1 red or orange bell pepper
2 ripe tomatoes
2 garlic cloves, minced
1 white onion, diced
1/4 cup chopped black cured olives
1 tablespoon capers, drained and rinsed
small fresh basil leaves, to taste
1 tablespoon fresh chopped Italian parsley
small fresh marjoram leaves, optional

summer caponata

 

  • Preheat Oven. Preheat oven to 375 degrees Fahrenheit (190 degrees Celsius).
  • Macerate Eggplant & Zucchini. Cut ends off of the eggplant and zucchini. Dice into 1/2- 3/4” cubes. Place in a bowl. Sprinkle and toss with salt. Set aside for 30 minutes.
  • Roast Eggplant & Zucchini. Drain the water from the eggplant and zucchini. Add olive oil and some salt and pepper. Toss to coat. Place in a baking dish and roast in the oven for about 35-45 minutes until soft but still holds its shape. Use a wooden spoon to occasionally stir the eggplant and zucchini while cooking so it does not stick to the dish.
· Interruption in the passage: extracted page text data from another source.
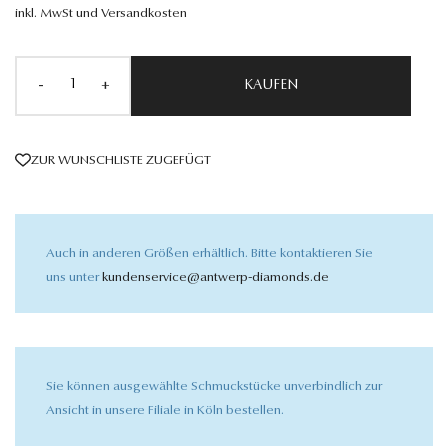
inkl. MwSt und Versandkosten
-
+
KAUFEN
ZUR WUNSCHLISTE ZUGEFÜGT
Auch in anderen Größen erhältlich. Bitte kontaktieren Sie
uns unter
kundenservice@antwerp-diamonds.de
Sie können ausgewählte Schmuckstücke unverbindlich zur
Ansicht in unsere Filiale in Köln bestellen.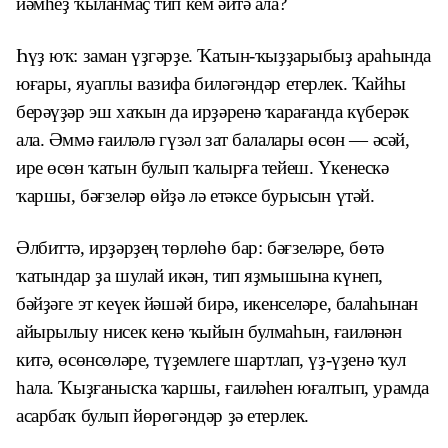
йәмһеҙ ҡыланмаҫ тип кем әйтә ала?
Һүҙ юҡ: заман үҙгәрҙе. Ҡатын-ҡыҙҙарыбыҙ араһында
юғары, яуаплы вазифа биләгәндәр етерлек. Ҡайһы
берәүҙәр эш хаҡын да ирҙәренә ҡарағанда күберәк
ала. Әммә ғаиләлә гүзәл зат балалары өсөн — әсәй,
ире өсөн ҡатын булып ҡалырға тейеш. Үкенескә
ҡаршы, бәғзеләр өйҙә лә етәксе бурысын үтәй.
Әлбиттә, ирҙәрҙең төрлөһө бар: бәғзеләре, бөтә
ҡатындар ҙа шулай икән, тип яҙмышына күнеп,
бәйҙәге эт кеүек йәшәй бирә, икенселәре, балаһынан
айырылыу нисек кенә ҡыйын булмаһын, ғаиләнән
китә, өсөнсөләре, түҙемлеге шартлап, үҙ-үҙенә ҡул
һала. Ҡыҙғанысҡа ҡаршы, ғаиләһен юғалтып, урамда
асарбаҡ булып йөрөгәндәр ҙә етерлек.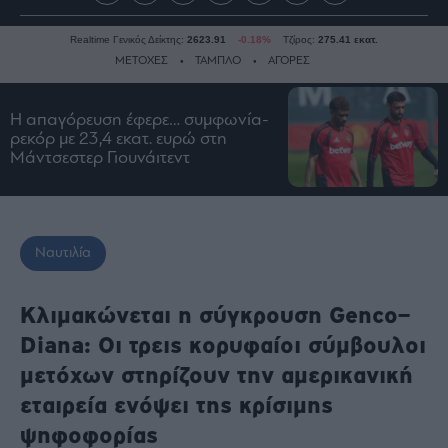
Realtime Γενικός Δείκτης:
2623.91
-0.18%
Τζίρος:
275.41 εκατ.
ΜΕΤΟΧΕΣ
ΤΑΜΠΛΟ
ΑΓΟΡΕΣ
Η απαγόρευση έφερε… συμφωνία-
Ειδήσεις
ρεκόρ με 23,4 εκατ. ευρώ στη
Μάντσεστερ Γιουνάιτεντ
Οικονομία
Business
Τράπεζες
Ναυτιλία
Ναυτιλία
Real
Estate
Κλιμακώνεται η σύγκρουση Genco–
Ενέργεια
Diana: Οι τρεις κορυφαίοι σύμβουλοι
Πολιτική
μετόχων στηρίζουν την αμερικανική
Πολιτισμός
εταιρεία ενόψει της κρίσιμης
Κοινωνία
ψηφοφορίας
Law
  • Tomatoes. Bring a saucepan of water to a boil. Cut an “X” in the skin on the bottom of each tomato. Place tomatoes in the water for 1-2 minutes. Remove tomatoes from water with tongs or a slotted spoon. Place in an ice bath. Remove the tomato skins and discard. Quarter the tomatoes. Remove the membrane and the seeds. Discard Dice the tomato flesh. Set aside.
  • Roast Pepper. Place the pepper on a rack over a flame or on a grill. Char all sides of the skin. Remove from stove/grill. Place pepper in a bowl and cover with plastic wrap (the trapped steam will steam the skins off of the peppers). When cool enough to touch, remove skin. Discard. Core and remove membrane and seeds. Discard. Dice the pepper flesh. Add to the diced tomatoes. Set aside.
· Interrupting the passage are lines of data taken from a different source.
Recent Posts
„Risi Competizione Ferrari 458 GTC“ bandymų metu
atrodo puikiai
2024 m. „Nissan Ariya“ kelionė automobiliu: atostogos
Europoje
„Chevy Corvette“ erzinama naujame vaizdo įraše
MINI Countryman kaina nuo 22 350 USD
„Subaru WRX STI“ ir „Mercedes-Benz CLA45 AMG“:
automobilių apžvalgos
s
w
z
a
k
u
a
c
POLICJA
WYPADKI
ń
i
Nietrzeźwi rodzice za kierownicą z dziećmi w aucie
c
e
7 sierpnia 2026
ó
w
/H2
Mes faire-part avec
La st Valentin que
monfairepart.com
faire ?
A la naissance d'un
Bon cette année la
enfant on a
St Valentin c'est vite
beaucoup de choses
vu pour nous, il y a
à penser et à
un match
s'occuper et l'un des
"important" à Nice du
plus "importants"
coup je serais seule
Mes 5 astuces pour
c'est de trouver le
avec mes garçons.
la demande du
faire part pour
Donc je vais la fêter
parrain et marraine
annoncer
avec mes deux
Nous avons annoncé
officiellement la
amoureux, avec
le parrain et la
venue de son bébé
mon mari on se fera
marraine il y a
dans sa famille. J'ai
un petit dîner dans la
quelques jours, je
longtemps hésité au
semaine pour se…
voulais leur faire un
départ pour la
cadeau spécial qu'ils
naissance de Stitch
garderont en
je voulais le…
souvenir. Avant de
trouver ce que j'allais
  • Cook Vegetables/Adjust Seasoning. Place a large pan over a medium flame. Once hot, add 2 tablespoons olive oil. When oil is hot, add garlic. When garlic is fragrant (this will not take long at all), add onions. Toss to coat in the oil. Cook onions for about 5-6 minutes, once onions are soft, add the tomatoes and pepper. Cook until the water has been cooked out of the peppers (about 7 minutes).  Add olives, capers, eggplant and zucchini to the pan. Cook for another 5-7 minutes until the flavors come together.Remove from the stove. Add fresh herbs and stir to incorporate. Adjust seasoning with salt and pepper.
  • Serve. Caponata can be served warm or at room temperature.